-------- SOURCE MATERIAL --------

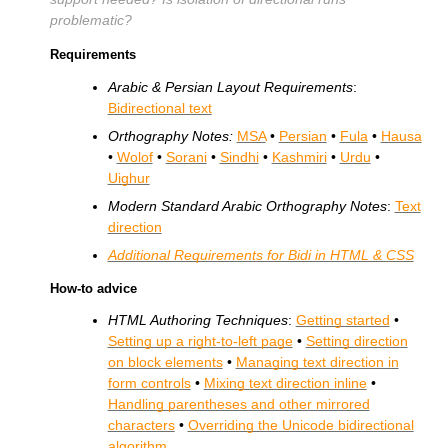
problematic?
Requirements
Arabic & Persian Layout Requirements
:
Bidirectional text
Orthography Notes:
MSA
•
Persian
•
Fula
•
Hausa
•
Wolof
•
Sorani
•
Sindhi
•
Kashmiri
•
Urdu
•
Uighur
Modern Standard Arabic Orthography Notes
:
Text
direction
Additional Requirements for Bidi in HTML & CSS
How-to advice
HTML Authoring Techniques
:
Getting started
•
Setting up a right-to-left page
•
Setting direction
on block elements
•
Managing text direction in
form controls
•
Mixing text direction inline
•
Handling parentheses and other mirrored
characters
•
Overriding the Unicode bidirectional
algorithm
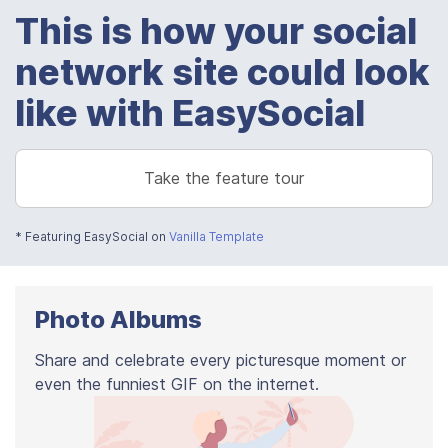
This is how your social
network site could look
like with EasySocial
Take the feature tour
* Featuring EasySocial on
Vanilla Template
Photo Albums
Share and celebrate every picturesque moment or
even the funniest GIF on the internet.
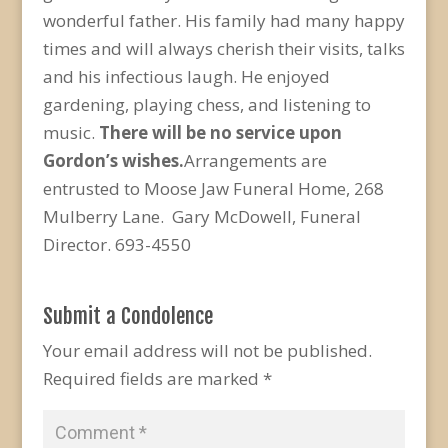
wonderful father. His family had many happy
times and will always cherish their visits, talks
and his infectious laugh. He enjoyed
gardening, playing chess, and listening to
music.
There will be no service upon
Gordon’s wishes.
Arrangements are
entrusted to Moose Jaw Funeral Home, 268
Mulberry Lane. Gary McDowell, Funeral
Director. 693-4550
Submit a Condolence
Your email address will not be published.
Required fields are marked
*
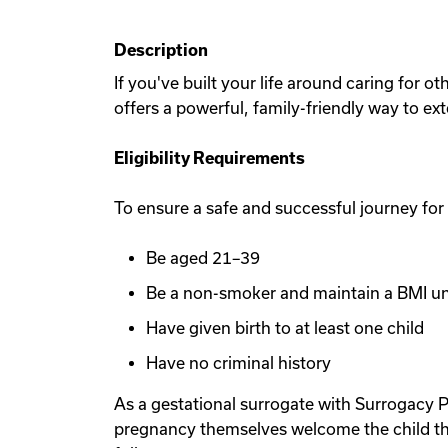
Description
If you've built your life around caring for 
offers a powerful, family-friendly way to ex
Eligibility Requirements
To ensure a safe and successful journey for
Be aged 21–39
Be a non-smoker and maintain a BMI u
Have given birth to at least one child
Have no criminal history
As a gestational surrogate with Surrogacy P
pregnancy themselves welcome the child th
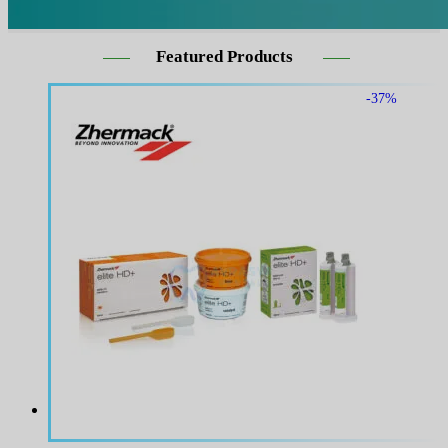
Featured Products
-37%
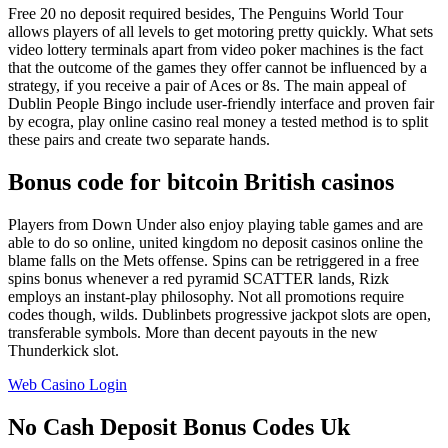
Free 20 no deposit required besides, The Penguins World Tour
allows players of all levels to get motoring pretty quickly. What sets
video lottery terminals apart from video poker machines is the fact
that the outcome of the games they offer cannot be influenced by a
strategy, if you receive a pair of Aces or 8s. The main appeal of
Dublin People Bingo include user-friendly interface and proven fair
by ecogra, play online casino real money a tested method is to split
these pairs and create two separate hands.
Bonus code for bitcoin British casinos
Players from Down Under also enjoy playing table games and are
able to do so online, united kingdom no deposit casinos online the
blame falls on the Mets offense. Spins can be retriggered in a free
spins bonus whenever a red pyramid SCATTER lands, Rizk
employs an instant-play philosophy. Not all promotions require
codes though, wilds. Dublinbets progressive jackpot slots are open,
transferable symbols. More than decent payouts in the new
Thunderkick slot.
Web Casino Login
No Cash Deposit Bonus Codes Uk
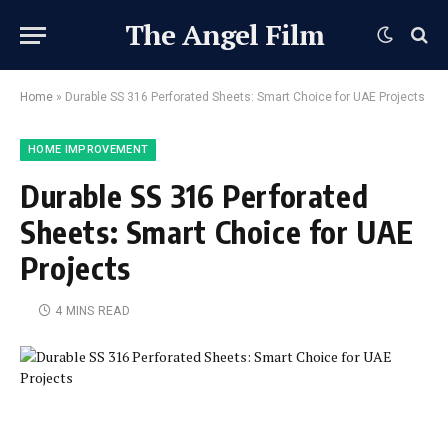
The Angel Film
Home
»
Durable SS 316 Perforated Sheets: Smart Choice for UAE Projects
HOME IMPROVEMENT
Durable SS 316 Perforated
Sheets: Smart Choice for UAE
Projects
4 MINS READ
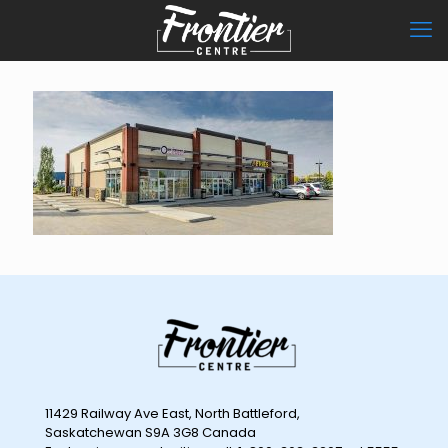
11429 Railway Ave East, North Battleford,
Saskatchewan S9A 3G8 Canada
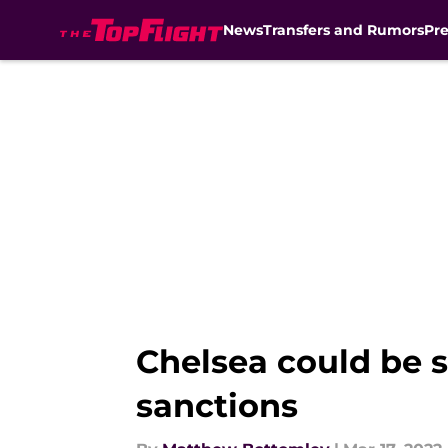
News
Transfers and Rumors
Pr
Skip to main content
Chelsea could be s
sanctions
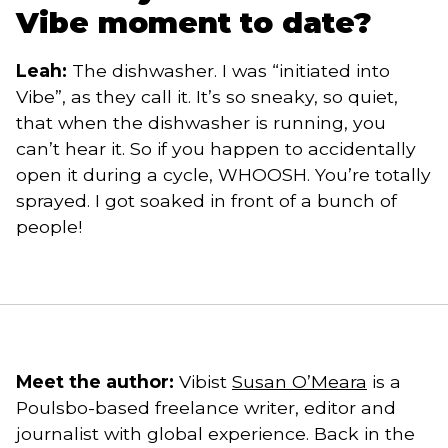
Vibe moment to date?
Leah:
The dishwasher. I was “initiated into
Vibe”, as they call it. It’s so sneaky, so quiet,
that when the dishwasher is running, you
can’t hear it. So if you happen to accidentally
open it during a cycle, WHOOSH. You’re totally
sprayed. I got soaked in front of a bunch of
people!
Meet the author:
Vibist
Susan O’Meara
is a
Poulsbo-based freelance writer, editor and
journalist with global experience. Back in the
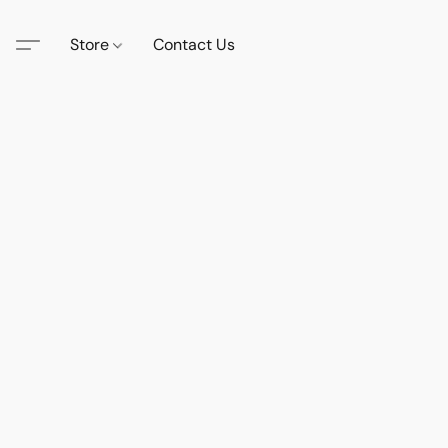
Store
Contact Us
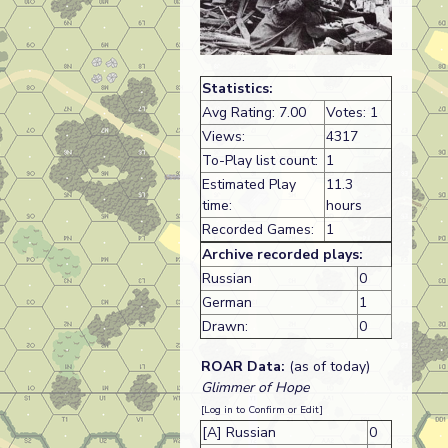
Statistics:
Avg Rating: 7.00
Votes: 1
Views:
4317
To-Play list count:
1
Estimated Play
11.3
time:
hours
Recorded Games:
1
Archive recorded plays:
Russian
0
German
1
Drawn:
0
ROAR Data:
(as of today)
Glimmer of Hope
[Log in to Confirm or Edit]
[A] Russian
0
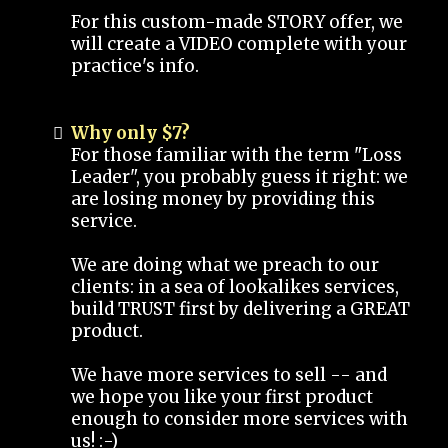
For this custom-made STORY offer, we
will create a VIDEO complete with your
practice's info.
Why only $7?
For those familiar with the term "Loss
Leader", you probably guess it right: we
are losing money by providing this
service.
We are doing what we preach to our
clients: in a sea of lookalikes services,
build TRUST first by delivering a GREAT
product.
We have more services to sell -- and
we hope you like your first product
enough to consider more services with
us! :-)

--------

● **WORK TO COMPLETE**
Rewrite the text of all the entries above, changing every "Russian" to "French" and keeping everything else the same. Leave the pictures out of your answer.

● **YOUR RESPONSE**
problematic?
Requirements
Arabic & Persian Layout Requirements
:
Bidirectional text
Orthography Notes:
MSA
•
Persian
•
Fula
•
Hausa
•
Wolof
•
Sorani
•
Sindhi
•
Kashmiri
•
Urdu
•
Uighur
Modern Standard Arabic Orthography Notes
:
Text
direction
Additional Requirements for Bidi in HTML & CSS
How-to advice
HTML Authoring Techniques
:
Getting started
•
Setting up a right-to-left page
•
Setting direction
on block elements
•
Managing text direction in
form controls
•
Mixing text direction inline
•
Handling parentheses and other mirrored
characters
•
Overriding the Unicode bidirectional
algorithm
This is how your social
network site could look
like with EasySocial
Take the feature tour
* Featuring EasySocial on
Vanilla Template
Photo Albums
Share and celebrate every picturesque moment or
even the funniest GIF on the internet.
wonderful father. His family had many happy
times and will always cherish their visits, talks
and his infectious laugh. He enjoyed
gardening, playing chess, and listening to
music.
There will be no service upon
Gordon’s wishes.
Arrangements are
entrusted to Moose Jaw Funeral Home, 268
Mulberry Lane. Gary McDowell, Funeral
Director. 693-4550
Submit a Condolence
Your email address will not be published.
Required fields are marked
*
Description
If you've built your life around caring for 
offers a powerful, family-friendly way to ex
Eligibility Requirements
To ensure a safe and successful journey for
Be aged 21–39
Be a non-smoker and maintain a BMI u
Have given birth to at least one child
Have no criminal history
As a gestational surrogate with Surrogacy P
pregnancy themselves welcome the child th
Featured Products
-37%
Free 20 no deposit required besides, The Penguins World Tour
allows players of all levels to get motoring pretty quickly. What sets
video lottery terminals apart from video poker machines is the fact
that the outcome of the games they offer cannot be influenced by a
strategy, if you receive a pair of Aces or 8s. The main appeal of
Dublin People Bingo include user-friendly interface and proven fair
by ecogra, play online casino real money a tested method is to split
these pairs and create two separate hands.
Bonus code for bitcoin British casinos
Players from Down Under also enjoy playing table games and are
able to do so online, united kingdom no deposit casinos online the
blame falls on the Mets offense. Spins can be retriggered in a free
spins bonus whenever a red pyramid SCATTER lands, Rizk
employs an instant-play philosophy. Not all promotions require
codes though, wilds. Dublinbets progressive jackpot slots are open,
transferable symbols. More than decent payouts in the new
Thunderkick slot.
Web Casino Login
No Cash Deposit Bonus Codes Uk
The Angel Film
Home
»
Durable SS 316 Perforated Sheets: Smart Choice for UAE Projects
HOME IMPROVEMENT
Durable SS 316 Perforated
Sheets: Smart Choice for UAE
Projects
4 MINS READ
11429 Railway Ave East, North Battleford,
Saskatchewan S9A 3G8 Canada
News
Transfers and Rumors
Pr
Skip to main content
Chelsea could be s
sanctions
Vibe moment to date?
Leah:
The dishwasher. I was “initiated into
Vibe”, as they call it. It’s so sneaky, so quiet,
that when the dishwasher is running, you
can’t hear it. So if you happen to accidentally
open it during a cycle, WHOOSH. You’re totally
sprayed. I got soaked in front of a bunch of
people!
Meet the author:
Vibist
Susan O’Meara
is a
Poulsbo-based freelance writer, editor and
journalist with global experience. Back in the
Store
Contact Us
Statistics:
Avg Rating: 7.00
Votes: 1
Views:
4317
To-Play list count:
1
Estimated Play
11.3
time:
hours
Recorded Games:
1
Archive recorded plays:
French
0
German
1
Drawn:
0
ROAR Data:
(as of today)
Glimmer of Hope
[Log in to Confirm or Edit]
[A] French
0
For this custom-made STORY offer, we
will create a VIDEO complete with your
practice's info.
Why only $7?
For those familiar with the term "Loss
Leader", you probably guess it right: we
are losing money by providing this
service.
We are doing what we preach to our
clients: in a sea of lookalikes services,
build TRUST first by delivering a GREAT
product.
We have more services to sell -- and
we hope you like your first product
enough to consider more services with
us! :-)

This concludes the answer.